CHARLESTON, W.Va. — Former President Bill Clinton, in a keynote address to West Virginia Democrats on Friday night, touched on background checks for gun owners in the wake of the Oregon community college mass shooting.

“Those of us who grew up in hunting country—and who believe the 2nd Amendment guarantees everybody the right to keep a gun to go hunting, to sports shoot and to protect themselves and their families—most of us think it’s crazy that we don’t do background checks,” Clinton said.

About 2,000 came to Charleston Civic Center for Friday night’s fundraiser headlined by Bill Clinton.

Ticket sales for the party’s Jefferson-Jackson fundraising dinner spiked upon news of Clinton’s appearance. About 2,000 people packed into the Charleston Civic Center. The speech followed a rousing introduction from U.S. Sen. Joe Manchin, who called Clinton “the best president we’ve ever had.”
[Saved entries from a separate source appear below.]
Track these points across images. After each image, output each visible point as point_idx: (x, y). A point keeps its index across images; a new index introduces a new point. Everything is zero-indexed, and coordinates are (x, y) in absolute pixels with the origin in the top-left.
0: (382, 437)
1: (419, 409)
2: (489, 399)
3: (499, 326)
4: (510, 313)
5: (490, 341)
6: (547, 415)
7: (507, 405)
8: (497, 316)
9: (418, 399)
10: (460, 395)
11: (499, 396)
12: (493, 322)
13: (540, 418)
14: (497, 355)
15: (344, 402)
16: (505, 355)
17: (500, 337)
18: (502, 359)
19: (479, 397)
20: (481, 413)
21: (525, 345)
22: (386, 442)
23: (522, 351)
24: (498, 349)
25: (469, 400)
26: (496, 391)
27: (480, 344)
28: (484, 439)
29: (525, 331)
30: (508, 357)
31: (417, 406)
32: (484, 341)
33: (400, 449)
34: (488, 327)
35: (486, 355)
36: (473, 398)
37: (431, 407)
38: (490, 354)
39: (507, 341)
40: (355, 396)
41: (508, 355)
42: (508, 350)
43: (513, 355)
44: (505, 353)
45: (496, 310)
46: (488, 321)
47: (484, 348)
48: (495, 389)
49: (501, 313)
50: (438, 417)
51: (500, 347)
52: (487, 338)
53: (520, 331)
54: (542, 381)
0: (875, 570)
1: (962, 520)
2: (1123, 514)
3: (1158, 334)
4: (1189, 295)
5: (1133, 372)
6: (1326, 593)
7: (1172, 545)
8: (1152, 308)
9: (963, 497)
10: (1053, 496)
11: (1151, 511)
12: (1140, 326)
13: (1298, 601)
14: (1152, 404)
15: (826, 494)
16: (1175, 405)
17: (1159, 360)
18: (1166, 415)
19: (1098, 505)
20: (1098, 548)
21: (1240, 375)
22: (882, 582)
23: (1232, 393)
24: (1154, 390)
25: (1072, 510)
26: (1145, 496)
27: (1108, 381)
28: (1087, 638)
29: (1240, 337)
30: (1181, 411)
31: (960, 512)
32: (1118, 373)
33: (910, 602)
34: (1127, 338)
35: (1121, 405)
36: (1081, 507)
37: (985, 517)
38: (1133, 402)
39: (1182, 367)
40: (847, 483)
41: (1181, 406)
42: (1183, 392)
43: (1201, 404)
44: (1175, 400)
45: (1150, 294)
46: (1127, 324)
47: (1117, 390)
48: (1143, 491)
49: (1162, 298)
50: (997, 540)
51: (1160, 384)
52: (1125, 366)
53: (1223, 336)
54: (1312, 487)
Clinton was the last Democrat presidential candidate to carry the Mountain State in an election, which he did twice.

“I love West Virginia,” he said. “I thought for several years I was moving here. You voted for me in 1992 and 1996. You haven’t voted Democrat since; I want to change that.”
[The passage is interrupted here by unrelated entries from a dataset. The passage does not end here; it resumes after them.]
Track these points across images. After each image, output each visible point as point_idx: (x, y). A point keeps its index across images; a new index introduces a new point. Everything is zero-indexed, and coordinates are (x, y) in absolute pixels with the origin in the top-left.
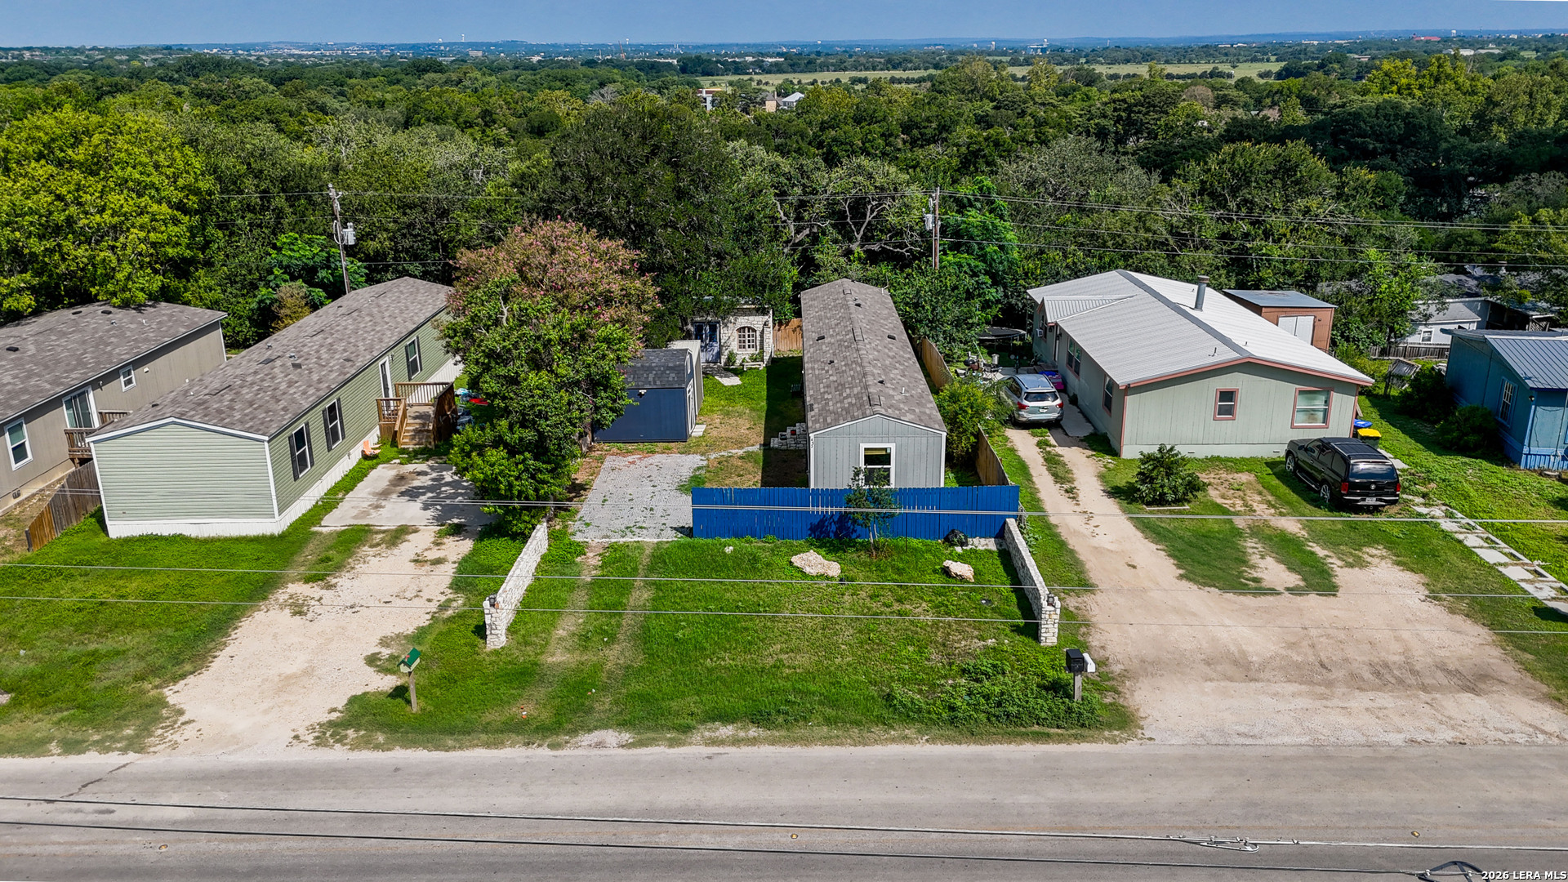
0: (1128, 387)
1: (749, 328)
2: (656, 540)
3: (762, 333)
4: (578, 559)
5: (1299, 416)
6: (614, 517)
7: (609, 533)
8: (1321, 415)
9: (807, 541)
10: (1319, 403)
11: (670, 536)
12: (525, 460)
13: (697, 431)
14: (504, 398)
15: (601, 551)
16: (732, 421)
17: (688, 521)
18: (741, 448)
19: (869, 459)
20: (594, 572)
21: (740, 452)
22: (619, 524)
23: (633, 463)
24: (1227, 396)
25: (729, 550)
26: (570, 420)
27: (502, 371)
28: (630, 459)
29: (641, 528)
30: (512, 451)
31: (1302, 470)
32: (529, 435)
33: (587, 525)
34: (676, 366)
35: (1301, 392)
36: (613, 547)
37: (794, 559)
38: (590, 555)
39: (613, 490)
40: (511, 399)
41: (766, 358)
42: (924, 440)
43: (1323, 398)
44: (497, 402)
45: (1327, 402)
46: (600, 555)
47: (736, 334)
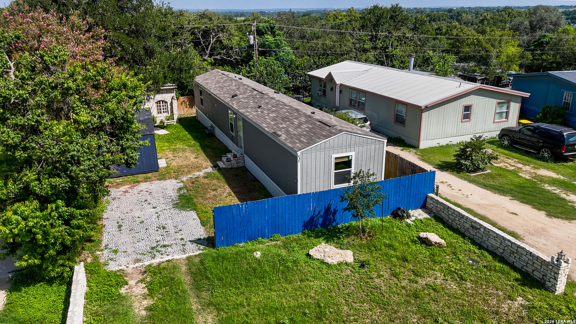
0: (426, 107)
1: (163, 101)
2: (184, 256)
3: (172, 103)
4: (123, 291)
5: (497, 116)
6: (135, 240)
7: (139, 257)
8: (504, 115)
9: (304, 234)
10: (504, 109)
11: (194, 251)
12: (57, 208)
13: (162, 163)
14: (25, 149)
15: (141, 277)
16: (180, 154)
17: (201, 233)
18: (200, 170)
19: (338, 165)
20: (145, 303)
21: (202, 174)
22: (143, 246)
23: (126, 192)
24: (467, 108)
25: (258, 254)
26: (103, 163)
27: (20, 120)
28: (123, 189)
29: (165, 246)
30: (44, 201)
31: (516, 143)
32: (61, 182)
33: (116, 252)
34: (145, 119)
35: (499, 103)
36: (148, 270)
37: (312, 252)
38: (132, 283)
39: (123, 216)
40: (33, 148)
41: (176, 117)
42: (373, 147)
43: (506, 106)
44: (18, 154)
45: (508, 108)
46: (142, 281)
47: (155, 105)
After recent Republican debates drew large audiences in prime time, Clinton thought both events involved too much mudslinging. He drew laughs when he said: “I watched all five hours of those two Republican presidential debates. I thought, I don’t belong here. I’m not mad at anybody.”

Clinton briefly touched on the desperate state of the coal industry.

“I can’t resolve all the coal issues, but I’ll tell you something else that should be done,” he said. “Whatever happens, we know coal employment in America peaked in 1920. Production peaked in 1950. We know that at some pace or another, there is a trend underway that cannot be reversed. Nobody has a right to claim anybody’s life over it.”

Gov. Earl Ray Tomblin also gave a speech before Clinton, criticizing state Republicans for wanting to get rid of prevailing wage and teaching standards since taking control of the legislature in January.

Clinton expressed optimism for the future of America.

“There’s no country in the world better positioned than we are for the future,” he said. “We’ve got a diverse workforce. We’ve got people here from every place on earth. We have the ability to support ourselves with energy. We have technology and great universities.”